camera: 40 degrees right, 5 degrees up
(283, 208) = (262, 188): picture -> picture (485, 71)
= = =
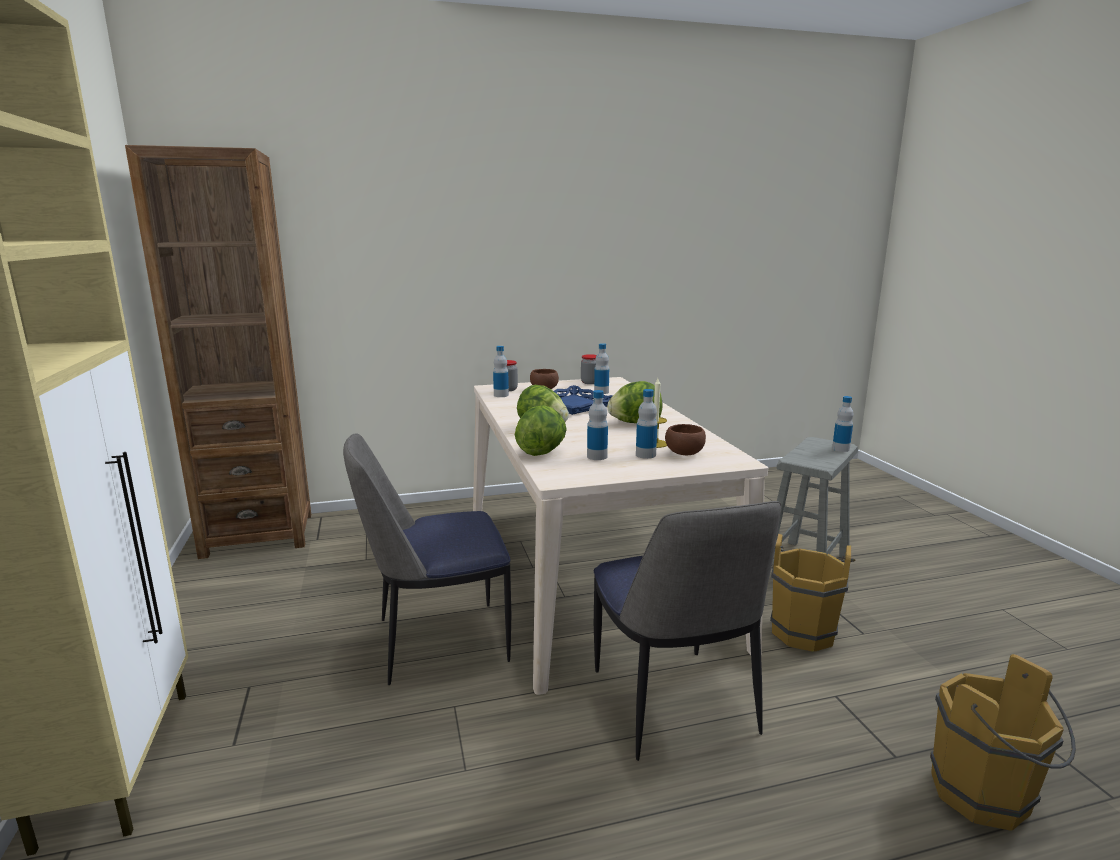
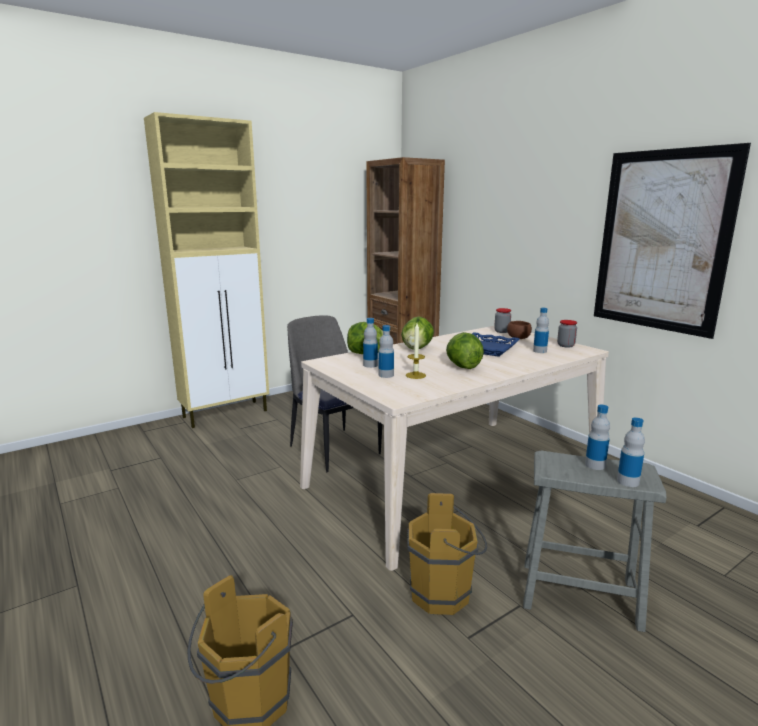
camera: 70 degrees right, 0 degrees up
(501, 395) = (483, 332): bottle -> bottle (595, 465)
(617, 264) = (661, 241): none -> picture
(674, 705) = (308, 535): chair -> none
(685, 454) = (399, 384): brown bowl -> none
= = =
◆ **Task goal**
Within the material above, extract exactly the lines that start at the line containing "camera: 40 degrees right, 5 degrees up" and stop after the line containing "(283, 208) = (262, 188): picture", and only those.

◆ **Exercise solution**
camera: 40 degrees right, 5 degrees up
(283, 208) = (262, 188): picture -> picture (485, 71)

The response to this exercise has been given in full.